Exterior of an office and warehouse in Westbury owned by P&L Development, which would be rented to Epic Pharma of Laurelton, Queens. Credit: Danielle Silverman

A Queens-based drugmaker wants to rent another drugmaker’s Westbury office and warehouse, officials said.

Epic Pharma LLC, a manufacturer of generic drugs, would lease 609-2 Cantiague Rock Rd. from the building’s owner, P&L Development LLC, which also produces generic drugs.

Epic would occupy “essentially all of the space” in the 105,000-square-foot facility for “warehouse and distribution operations," along with offices, said P&L president Evan Singer.

An Epic executive didn’t respond to requests for comment last week and on Monday.

P&L used the Cantiague Rock Road building as a corporate office and warehouse through last December. But the family-owned business no longer needs the space because some of its 575 employees in Nassau County work remotely at least part of the week. 

"P&L offers employees a hybrid working environment, which lessens the need for such a large corporate office,” Singer said, adding the company has consolidated its operations into other buildings in Westbury and Copiague where manufacturing, packaging and warehousing take place. His father, Mitch Singer, founded P&L with the late Mort Rezack in 1988. 

Last month, the Nassau County Industrial Development Agency unanimously authorized P&L to rent the Cantiague Rock Road facility.

The agency granted tax breaks in 2013 for the building and three others owned by P&L, all in Westbury. The incentives end in 2034 and have saved the company at least $1.5 million, including more than $1.2 million off property taxes to date, according to state records.

P&L and Epic do business with each other, and the latter would initially rent the Cantiague Rock Road facility for five years, according to a letter obtained by Newsday from the IDA via the state Freedom of Information Law. 

P&L is part of Long Island’s fast-growing pharmaceutical and vitamin industry. The industry employs about 11,500 people, or about 18%, of all factory jobs in Nassau and Suffolk, according to the state Department of Labor.

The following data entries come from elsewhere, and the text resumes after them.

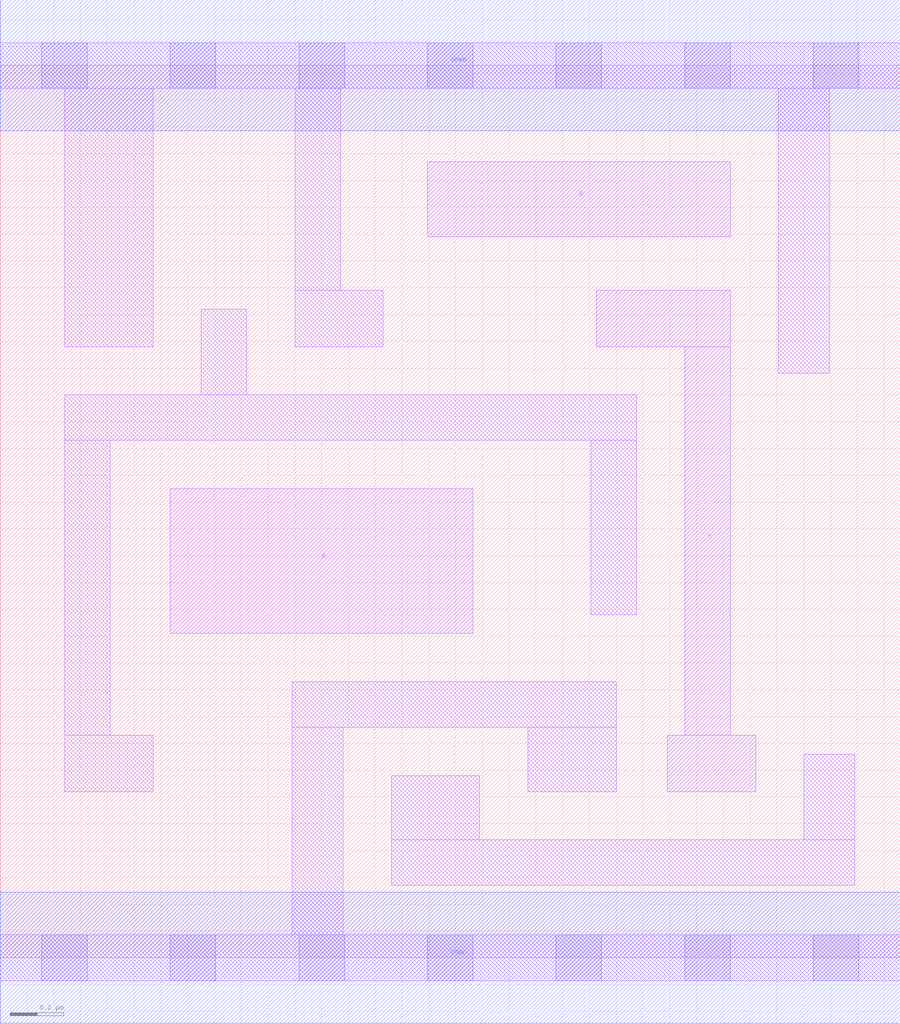
<source format=lef>
# Copyright 2020 The SkyWater PDK Authors
#
# Licensed under the Apache License, Version 2.0 (the "License");
# you may not use this file except in compliance with the License.
# You may obtain a copy of the License at
#
#     https://www.apache.org/licenses/LICENSE-2.0
#
# Unless required by applicable law or agreed to in writing, software
# distributed under the License is distributed on an "AS IS" BASIS,
# WITHOUT WARRANTIES OR CONDITIONS OF ANY KIND, either express or implied.
# See the License for the specific language governing permissions and
# limitations under the License.
#
# SPDX-License-Identifier: Apache-2.0

VERSION 5.7 ;
  NOWIREEXTENSIONATPIN ON ;
  DIVIDERCHAR "/" ;
  BUSBITCHARS "[]" ;
UNITS
  DATABASE MICRONS 200 ;
END UNITS
MACRO sky130_fd_sc_lp__xnor2_m
  CLASS CORE ;
  FOREIGN sky130_fd_sc_lp__xnor2_m ;
  ORIGIN  0.000000  0.000000 ;
  SIZE  3.360000 BY  3.330000 ;
  SYMMETRY X Y R90 ;
  SITE unit ;
  PIN A
    ANTENNAGATEAREA  0.252000 ;
    DIRECTION INPUT ;
    USE SIGNAL ;
    PORT
      LAYER li1 ;
        RECT 0.635000 1.210000 1.765000 1.750000 ;
    END
  END A
  PIN B
    ANTENNAGATEAREA  0.252000 ;
    DIRECTION INPUT ;
    USE SIGNAL ;
    PORT
      LAYER li1 ;
        RECT 1.595000 2.690000 2.725000 2.970000 ;
    END
  END B
  PIN Y
    ANTENNADIFFAREA  0.426300 ;
    DIRECTION OUTPUT ;
    USE SIGNAL ;
    PORT
      LAYER li1 ;
        RECT 2.225000 2.280000 2.725000 2.490000 ;
        RECT 2.490000 0.620000 2.820000 0.830000 ;
        RECT 2.555000 0.830000 2.725000 2.280000 ;
    END
  END Y
  PIN VGND
    DIRECTION INOUT ;
    USE GROUND ;
    PORT
      LAYER met1 ;
        RECT 0.000000 -0.245000 3.360000 0.245000 ;
    END
  END VGND
  PIN VPWR
    DIRECTION INOUT ;
    USE POWER ;
    PORT
      LAYER met1 ;
        RECT 0.000000 3.085000 3.360000 3.575000 ;
    END
  END VPWR
  OBS
    LAYER li1 ;
      RECT 0.000000 -0.085000 3.360000 0.085000 ;
      RECT 0.000000  3.245000 3.360000 3.415000 ;
      RECT 0.240000  0.620000 0.570000 0.830000 ;
      RECT 0.240000  0.830000 0.410000 1.930000 ;
      RECT 0.240000  1.930000 2.375000 2.100000 ;
      RECT 0.240000  2.280000 0.570000 3.245000 ;
      RECT 0.750000  2.100000 0.920000 2.420000 ;
      RECT 1.090000  0.085000 1.280000 0.860000 ;
      RECT 1.090000  0.860000 2.300000 1.030000 ;
      RECT 1.100000  2.280000 1.430000 2.490000 ;
      RECT 1.100000  2.490000 1.270000 3.245000 ;
      RECT 1.460000  0.270000 3.190000 0.440000 ;
      RECT 1.460000  0.440000 1.790000 0.680000 ;
      RECT 1.970000  0.620000 2.300000 0.860000 ;
      RECT 2.205000  1.280000 2.375000 1.930000 ;
      RECT 2.905000  2.180000 3.095000 3.245000 ;
      RECT 3.000000  0.440000 3.190000 0.760000 ;
    LAYER mcon ;
      RECT 0.155000 -0.085000 0.325000 0.085000 ;
      RECT 0.155000  3.245000 0.325000 3.415000 ;
      RECT 0.635000 -0.085000 0.805000 0.085000 ;
      RECT 0.635000  3.245000 0.805000 3.415000 ;
      RECT 1.115000 -0.085000 1.285000 0.085000 ;
      RECT 1.115000  3.245000 1.285000 3.415000 ;
      RECT 1.595000 -0.085000 1.765000 0.085000 ;
      RECT 1.595000  3.245000 1.765000 3.415000 ;
      RECT 2.075000 -0.085000 2.245000 0.085000 ;
      RECT 2.075000  3.245000 2.245000 3.415000 ;
      RECT 2.555000 -0.085000 2.725000 0.085000 ;
      RECT 2.555000  3.245000 2.725000 3.415000 ;
      RECT 3.035000 -0.085000 3.205000 0.085000 ;
      RECT 3.035000  3.245000 3.205000 3.415000 ;
  END
END sky130_fd_sc_lp__xnor2_m
END LIBRARY

</source>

Together, the nearly 160 drug and vitamin firms had sales of $4.8 billion in 2020, according to a data analysis for Newsday by the Workforce Development Institute in Albany.

Epic has about 150 employees at its 110,000-square-foot factory and office in Laurelton, Queens, based on a report from the business data firm Dun & Bradstreet.

Epic, established in mid-2008, considered relocating to Nassau or New Jersey in 2009 but the New York City Council adopted a resolution making the company eligible for state Empire Zone tax credits. In return, Epic pledged to retain its 171 employees and hire more people, according to news reports at the time.

In 2016, Epic was purchased for $550 million by Humanwell Healthcare Group, a publicly traded life sciences company based in China, and PuraCap Pharmaceutical LLC in New Jersey, according to an announcement. PuraCap also has a research laboratory in Greenvale.